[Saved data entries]
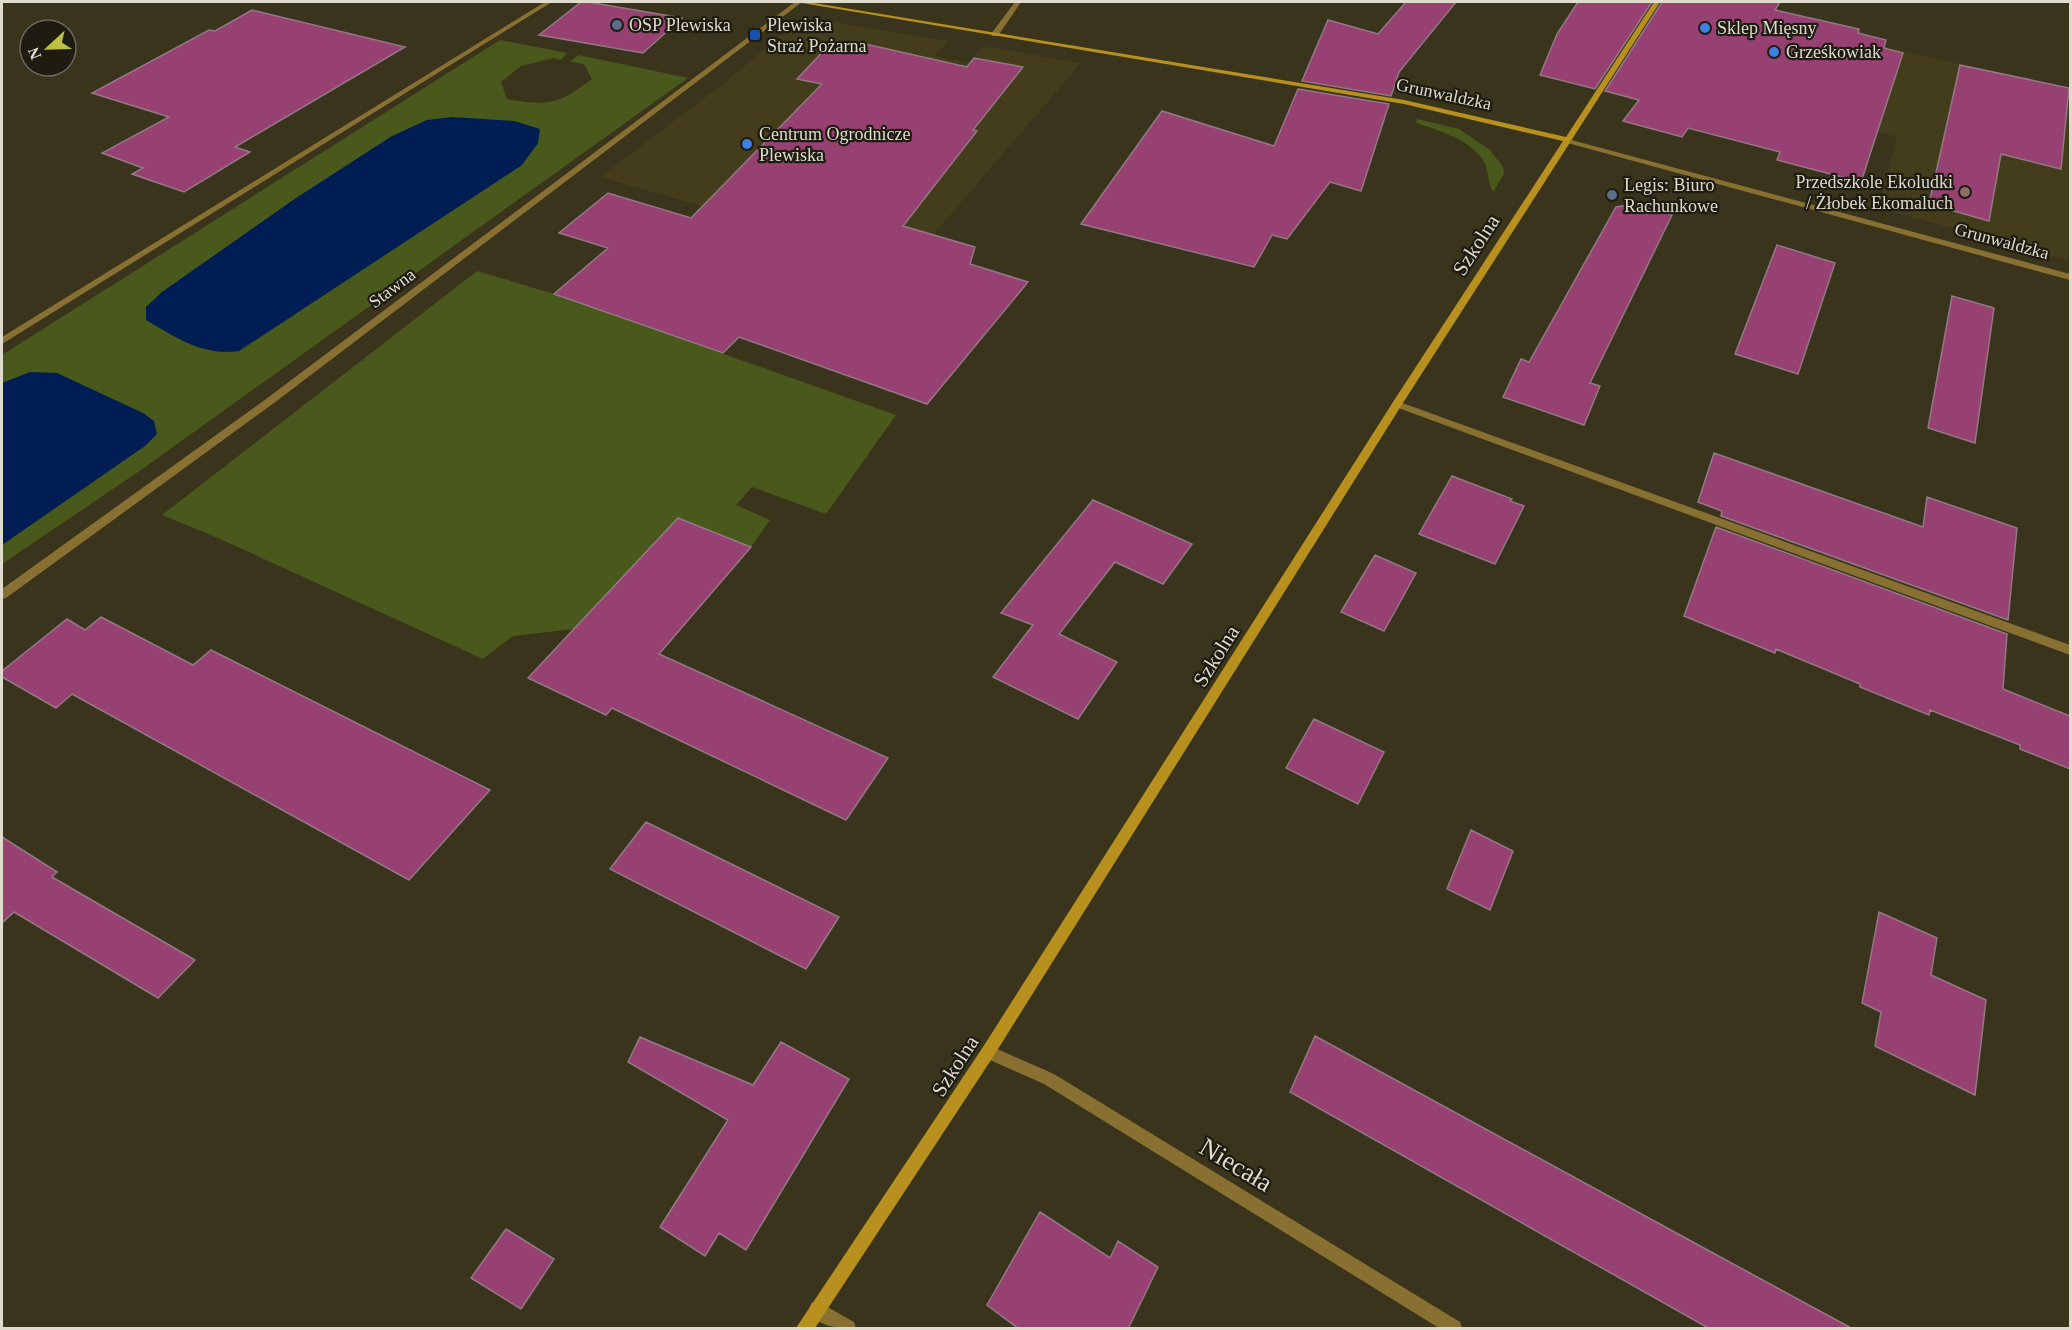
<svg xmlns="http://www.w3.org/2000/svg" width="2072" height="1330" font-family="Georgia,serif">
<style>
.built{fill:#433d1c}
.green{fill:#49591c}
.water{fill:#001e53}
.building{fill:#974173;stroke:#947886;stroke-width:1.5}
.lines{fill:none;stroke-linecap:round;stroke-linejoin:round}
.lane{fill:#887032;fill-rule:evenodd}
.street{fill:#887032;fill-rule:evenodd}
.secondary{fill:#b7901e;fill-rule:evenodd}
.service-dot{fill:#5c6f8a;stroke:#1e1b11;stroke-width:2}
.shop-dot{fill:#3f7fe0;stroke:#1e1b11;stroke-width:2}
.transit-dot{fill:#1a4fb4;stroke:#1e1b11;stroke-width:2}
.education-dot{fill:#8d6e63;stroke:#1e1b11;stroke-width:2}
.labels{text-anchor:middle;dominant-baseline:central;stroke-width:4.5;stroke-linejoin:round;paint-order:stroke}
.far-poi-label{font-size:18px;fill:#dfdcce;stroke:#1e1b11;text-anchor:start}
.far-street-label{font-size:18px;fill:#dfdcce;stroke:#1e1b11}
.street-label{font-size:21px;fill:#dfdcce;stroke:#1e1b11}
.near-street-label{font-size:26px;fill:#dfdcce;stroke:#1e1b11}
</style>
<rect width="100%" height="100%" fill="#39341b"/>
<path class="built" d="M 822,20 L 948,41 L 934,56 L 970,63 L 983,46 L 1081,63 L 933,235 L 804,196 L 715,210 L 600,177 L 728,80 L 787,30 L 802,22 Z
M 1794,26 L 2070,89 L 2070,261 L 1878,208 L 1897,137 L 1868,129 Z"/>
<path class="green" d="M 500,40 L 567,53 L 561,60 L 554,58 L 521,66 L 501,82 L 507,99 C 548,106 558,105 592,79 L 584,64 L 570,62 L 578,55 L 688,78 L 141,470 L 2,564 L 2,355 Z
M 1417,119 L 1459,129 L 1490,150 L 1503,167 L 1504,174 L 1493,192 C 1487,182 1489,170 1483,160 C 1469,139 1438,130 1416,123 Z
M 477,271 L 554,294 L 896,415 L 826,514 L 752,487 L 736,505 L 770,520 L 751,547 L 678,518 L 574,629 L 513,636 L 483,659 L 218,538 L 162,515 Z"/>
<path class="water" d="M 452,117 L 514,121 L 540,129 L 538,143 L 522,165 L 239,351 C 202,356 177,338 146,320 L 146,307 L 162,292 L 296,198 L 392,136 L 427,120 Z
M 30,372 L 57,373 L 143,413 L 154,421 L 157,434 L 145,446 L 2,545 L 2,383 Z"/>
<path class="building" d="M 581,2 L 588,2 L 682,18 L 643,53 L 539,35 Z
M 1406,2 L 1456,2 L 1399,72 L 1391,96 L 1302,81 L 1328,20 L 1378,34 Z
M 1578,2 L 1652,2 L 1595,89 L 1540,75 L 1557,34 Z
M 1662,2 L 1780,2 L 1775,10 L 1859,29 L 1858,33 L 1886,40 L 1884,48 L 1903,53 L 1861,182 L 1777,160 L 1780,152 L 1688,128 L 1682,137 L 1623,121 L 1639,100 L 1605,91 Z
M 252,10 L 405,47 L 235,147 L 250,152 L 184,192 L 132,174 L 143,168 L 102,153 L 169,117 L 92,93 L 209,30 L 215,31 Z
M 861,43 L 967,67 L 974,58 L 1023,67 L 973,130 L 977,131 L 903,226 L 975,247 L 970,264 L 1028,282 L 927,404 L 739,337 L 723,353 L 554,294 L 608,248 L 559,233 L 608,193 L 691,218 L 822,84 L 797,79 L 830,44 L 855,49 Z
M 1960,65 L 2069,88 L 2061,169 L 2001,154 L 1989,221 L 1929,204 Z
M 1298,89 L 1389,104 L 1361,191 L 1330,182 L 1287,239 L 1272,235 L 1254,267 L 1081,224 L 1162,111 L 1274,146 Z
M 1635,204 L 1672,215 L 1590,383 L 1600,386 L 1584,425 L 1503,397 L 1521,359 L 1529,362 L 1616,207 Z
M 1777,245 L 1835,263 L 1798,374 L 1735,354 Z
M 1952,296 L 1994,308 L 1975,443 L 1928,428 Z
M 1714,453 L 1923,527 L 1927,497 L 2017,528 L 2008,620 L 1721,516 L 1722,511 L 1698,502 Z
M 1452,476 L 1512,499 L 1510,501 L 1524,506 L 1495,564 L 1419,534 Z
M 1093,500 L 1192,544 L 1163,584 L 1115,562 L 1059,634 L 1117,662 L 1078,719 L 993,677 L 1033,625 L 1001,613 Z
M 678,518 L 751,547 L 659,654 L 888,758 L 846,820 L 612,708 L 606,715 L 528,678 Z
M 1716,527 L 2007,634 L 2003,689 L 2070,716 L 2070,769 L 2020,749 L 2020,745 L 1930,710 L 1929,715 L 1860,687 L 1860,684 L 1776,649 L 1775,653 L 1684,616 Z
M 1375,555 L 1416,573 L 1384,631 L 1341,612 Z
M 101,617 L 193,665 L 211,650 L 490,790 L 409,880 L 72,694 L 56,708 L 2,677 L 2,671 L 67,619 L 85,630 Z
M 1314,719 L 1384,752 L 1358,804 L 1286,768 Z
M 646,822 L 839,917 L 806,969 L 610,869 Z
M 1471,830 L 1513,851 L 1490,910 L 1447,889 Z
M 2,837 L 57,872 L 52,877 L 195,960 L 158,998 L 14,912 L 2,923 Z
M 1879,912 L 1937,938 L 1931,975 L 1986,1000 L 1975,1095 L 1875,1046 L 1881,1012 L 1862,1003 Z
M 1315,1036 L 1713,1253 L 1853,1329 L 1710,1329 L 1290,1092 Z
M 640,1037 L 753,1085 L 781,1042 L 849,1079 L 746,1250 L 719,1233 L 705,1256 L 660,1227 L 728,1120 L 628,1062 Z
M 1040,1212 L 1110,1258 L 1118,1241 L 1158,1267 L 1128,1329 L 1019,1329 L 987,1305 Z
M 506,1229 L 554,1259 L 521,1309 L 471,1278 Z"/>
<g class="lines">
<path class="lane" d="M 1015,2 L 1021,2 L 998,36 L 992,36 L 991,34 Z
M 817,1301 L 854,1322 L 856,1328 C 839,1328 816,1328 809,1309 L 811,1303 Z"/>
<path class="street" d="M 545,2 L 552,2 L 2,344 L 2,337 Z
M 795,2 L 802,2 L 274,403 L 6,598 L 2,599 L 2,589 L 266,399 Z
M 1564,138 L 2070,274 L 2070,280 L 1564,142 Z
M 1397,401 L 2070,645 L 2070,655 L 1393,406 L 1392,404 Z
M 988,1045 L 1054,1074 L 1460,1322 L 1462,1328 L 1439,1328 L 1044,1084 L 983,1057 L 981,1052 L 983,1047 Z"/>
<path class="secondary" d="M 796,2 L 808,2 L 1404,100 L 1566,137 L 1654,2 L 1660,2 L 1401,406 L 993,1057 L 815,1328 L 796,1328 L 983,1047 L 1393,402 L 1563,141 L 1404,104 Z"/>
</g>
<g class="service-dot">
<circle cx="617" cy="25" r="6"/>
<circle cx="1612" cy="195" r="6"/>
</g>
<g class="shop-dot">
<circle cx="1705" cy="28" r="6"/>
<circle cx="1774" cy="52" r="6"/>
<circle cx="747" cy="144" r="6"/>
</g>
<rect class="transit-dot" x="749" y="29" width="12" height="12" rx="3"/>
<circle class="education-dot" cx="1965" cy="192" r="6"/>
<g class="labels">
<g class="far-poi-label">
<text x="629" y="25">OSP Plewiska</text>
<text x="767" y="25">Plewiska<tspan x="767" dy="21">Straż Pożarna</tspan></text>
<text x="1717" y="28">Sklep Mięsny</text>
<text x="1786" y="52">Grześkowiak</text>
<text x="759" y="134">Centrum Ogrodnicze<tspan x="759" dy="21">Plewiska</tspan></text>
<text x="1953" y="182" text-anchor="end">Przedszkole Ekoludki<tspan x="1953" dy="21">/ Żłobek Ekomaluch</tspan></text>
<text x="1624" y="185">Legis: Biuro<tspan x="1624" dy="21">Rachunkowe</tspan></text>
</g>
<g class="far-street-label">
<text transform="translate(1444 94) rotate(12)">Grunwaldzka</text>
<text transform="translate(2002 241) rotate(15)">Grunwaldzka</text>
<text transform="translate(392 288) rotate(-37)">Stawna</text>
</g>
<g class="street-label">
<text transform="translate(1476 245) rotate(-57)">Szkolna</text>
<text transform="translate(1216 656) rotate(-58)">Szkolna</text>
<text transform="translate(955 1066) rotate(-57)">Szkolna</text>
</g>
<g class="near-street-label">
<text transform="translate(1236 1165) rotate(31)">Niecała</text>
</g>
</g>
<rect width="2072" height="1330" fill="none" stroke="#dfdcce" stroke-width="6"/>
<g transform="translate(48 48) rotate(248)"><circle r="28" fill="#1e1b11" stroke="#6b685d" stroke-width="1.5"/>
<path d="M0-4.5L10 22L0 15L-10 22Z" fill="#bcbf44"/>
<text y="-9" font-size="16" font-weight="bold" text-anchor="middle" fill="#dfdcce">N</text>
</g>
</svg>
---
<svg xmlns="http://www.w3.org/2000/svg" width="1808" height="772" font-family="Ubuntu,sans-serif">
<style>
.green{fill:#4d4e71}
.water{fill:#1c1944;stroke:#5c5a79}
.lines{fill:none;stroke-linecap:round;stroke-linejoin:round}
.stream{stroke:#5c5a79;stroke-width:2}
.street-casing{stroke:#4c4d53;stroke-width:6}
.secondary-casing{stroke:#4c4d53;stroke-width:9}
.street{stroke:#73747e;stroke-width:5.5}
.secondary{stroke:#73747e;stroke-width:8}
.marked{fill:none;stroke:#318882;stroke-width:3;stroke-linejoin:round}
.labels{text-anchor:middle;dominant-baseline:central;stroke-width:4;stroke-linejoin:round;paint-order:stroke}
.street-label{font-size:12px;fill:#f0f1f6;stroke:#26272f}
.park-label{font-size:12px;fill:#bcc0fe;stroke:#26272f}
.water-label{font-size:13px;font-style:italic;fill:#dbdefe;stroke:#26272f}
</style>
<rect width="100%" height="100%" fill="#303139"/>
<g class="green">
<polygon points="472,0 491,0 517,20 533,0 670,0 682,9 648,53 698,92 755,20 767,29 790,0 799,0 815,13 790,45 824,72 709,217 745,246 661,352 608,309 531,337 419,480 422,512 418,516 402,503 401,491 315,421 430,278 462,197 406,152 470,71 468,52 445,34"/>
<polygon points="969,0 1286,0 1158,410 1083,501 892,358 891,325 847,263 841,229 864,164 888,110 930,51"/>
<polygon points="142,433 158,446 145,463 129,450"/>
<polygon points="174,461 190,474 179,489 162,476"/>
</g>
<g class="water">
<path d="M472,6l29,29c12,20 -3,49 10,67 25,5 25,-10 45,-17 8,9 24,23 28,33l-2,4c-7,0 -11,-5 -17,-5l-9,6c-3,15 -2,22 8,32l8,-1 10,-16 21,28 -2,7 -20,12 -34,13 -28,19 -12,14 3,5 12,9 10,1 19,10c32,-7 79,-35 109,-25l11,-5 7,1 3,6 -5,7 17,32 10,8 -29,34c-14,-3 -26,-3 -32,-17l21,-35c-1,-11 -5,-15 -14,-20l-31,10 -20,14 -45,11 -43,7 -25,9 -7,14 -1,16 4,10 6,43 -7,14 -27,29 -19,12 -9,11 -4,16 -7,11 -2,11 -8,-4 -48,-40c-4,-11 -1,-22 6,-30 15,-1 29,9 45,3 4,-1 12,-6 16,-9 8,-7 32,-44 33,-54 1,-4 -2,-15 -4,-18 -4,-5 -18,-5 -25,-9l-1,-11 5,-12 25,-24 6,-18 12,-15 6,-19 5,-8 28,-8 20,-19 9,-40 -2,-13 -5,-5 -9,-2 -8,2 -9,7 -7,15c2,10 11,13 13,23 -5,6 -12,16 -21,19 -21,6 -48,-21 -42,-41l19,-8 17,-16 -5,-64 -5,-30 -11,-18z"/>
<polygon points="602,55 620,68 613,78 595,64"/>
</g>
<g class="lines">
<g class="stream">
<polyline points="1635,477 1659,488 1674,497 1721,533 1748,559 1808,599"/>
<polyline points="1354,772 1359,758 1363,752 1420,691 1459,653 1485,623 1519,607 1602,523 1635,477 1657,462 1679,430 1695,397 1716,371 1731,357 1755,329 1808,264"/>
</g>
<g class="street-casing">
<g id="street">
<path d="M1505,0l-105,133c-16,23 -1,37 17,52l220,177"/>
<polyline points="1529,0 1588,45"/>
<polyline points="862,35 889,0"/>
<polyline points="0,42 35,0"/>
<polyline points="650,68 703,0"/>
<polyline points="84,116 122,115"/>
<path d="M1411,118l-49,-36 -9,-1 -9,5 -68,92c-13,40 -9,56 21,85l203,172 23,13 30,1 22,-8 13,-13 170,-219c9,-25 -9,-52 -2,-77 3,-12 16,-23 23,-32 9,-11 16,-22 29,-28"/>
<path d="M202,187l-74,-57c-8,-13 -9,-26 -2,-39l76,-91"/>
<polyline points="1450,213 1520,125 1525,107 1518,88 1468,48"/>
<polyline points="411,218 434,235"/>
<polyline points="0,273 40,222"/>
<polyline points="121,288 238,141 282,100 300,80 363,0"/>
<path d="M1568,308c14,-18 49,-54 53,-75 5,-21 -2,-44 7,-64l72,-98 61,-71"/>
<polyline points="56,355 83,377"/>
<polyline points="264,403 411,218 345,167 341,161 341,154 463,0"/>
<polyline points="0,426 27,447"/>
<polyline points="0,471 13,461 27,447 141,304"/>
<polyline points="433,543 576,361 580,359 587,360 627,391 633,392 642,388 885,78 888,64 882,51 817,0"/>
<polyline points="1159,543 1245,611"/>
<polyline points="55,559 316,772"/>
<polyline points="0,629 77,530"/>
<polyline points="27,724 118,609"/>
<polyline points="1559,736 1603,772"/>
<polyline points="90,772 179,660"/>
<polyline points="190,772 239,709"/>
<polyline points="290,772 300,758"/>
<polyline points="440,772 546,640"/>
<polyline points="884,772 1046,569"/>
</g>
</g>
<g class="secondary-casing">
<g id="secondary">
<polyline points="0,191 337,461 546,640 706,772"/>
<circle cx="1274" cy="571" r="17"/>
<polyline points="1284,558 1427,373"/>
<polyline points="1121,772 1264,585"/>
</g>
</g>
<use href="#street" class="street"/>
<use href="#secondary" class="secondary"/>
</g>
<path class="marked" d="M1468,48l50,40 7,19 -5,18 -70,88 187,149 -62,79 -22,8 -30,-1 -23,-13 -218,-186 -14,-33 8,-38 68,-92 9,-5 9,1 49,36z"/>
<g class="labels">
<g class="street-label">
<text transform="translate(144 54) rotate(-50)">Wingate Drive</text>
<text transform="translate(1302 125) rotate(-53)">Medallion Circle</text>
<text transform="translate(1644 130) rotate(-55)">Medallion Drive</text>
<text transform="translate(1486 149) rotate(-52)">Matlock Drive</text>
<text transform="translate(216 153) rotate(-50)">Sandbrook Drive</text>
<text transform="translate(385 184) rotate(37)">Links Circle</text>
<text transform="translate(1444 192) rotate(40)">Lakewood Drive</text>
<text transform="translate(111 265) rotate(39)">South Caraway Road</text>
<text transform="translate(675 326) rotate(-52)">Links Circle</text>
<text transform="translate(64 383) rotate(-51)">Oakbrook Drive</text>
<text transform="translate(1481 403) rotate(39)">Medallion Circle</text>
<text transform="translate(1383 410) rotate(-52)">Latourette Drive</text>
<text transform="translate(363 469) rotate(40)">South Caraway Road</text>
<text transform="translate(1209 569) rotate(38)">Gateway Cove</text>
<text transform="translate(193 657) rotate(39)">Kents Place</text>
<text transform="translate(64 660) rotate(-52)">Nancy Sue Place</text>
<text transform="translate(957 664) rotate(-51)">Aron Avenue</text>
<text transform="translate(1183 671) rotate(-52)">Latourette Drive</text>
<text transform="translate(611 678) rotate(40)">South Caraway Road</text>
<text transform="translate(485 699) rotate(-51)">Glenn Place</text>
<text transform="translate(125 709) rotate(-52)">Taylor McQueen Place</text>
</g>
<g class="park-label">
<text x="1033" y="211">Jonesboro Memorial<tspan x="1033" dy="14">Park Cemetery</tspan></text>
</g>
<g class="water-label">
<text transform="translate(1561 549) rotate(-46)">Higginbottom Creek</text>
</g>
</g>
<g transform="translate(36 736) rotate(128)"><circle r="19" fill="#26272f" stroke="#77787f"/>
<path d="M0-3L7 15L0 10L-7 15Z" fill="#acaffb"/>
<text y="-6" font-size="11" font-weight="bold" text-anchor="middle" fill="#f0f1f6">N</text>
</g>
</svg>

■ Your instructions:
Search the records line by line for the word "weight" and copy every line where it appears.

■ Response area:
<text y="-9" font-size="16" font-weight="bold" text-anchor="middle" fill="#dfdcce">N</text>
<text y="-6" font-size="11" font-weight="bold" text-anchor="middle" fill="#f0f1f6">N</text>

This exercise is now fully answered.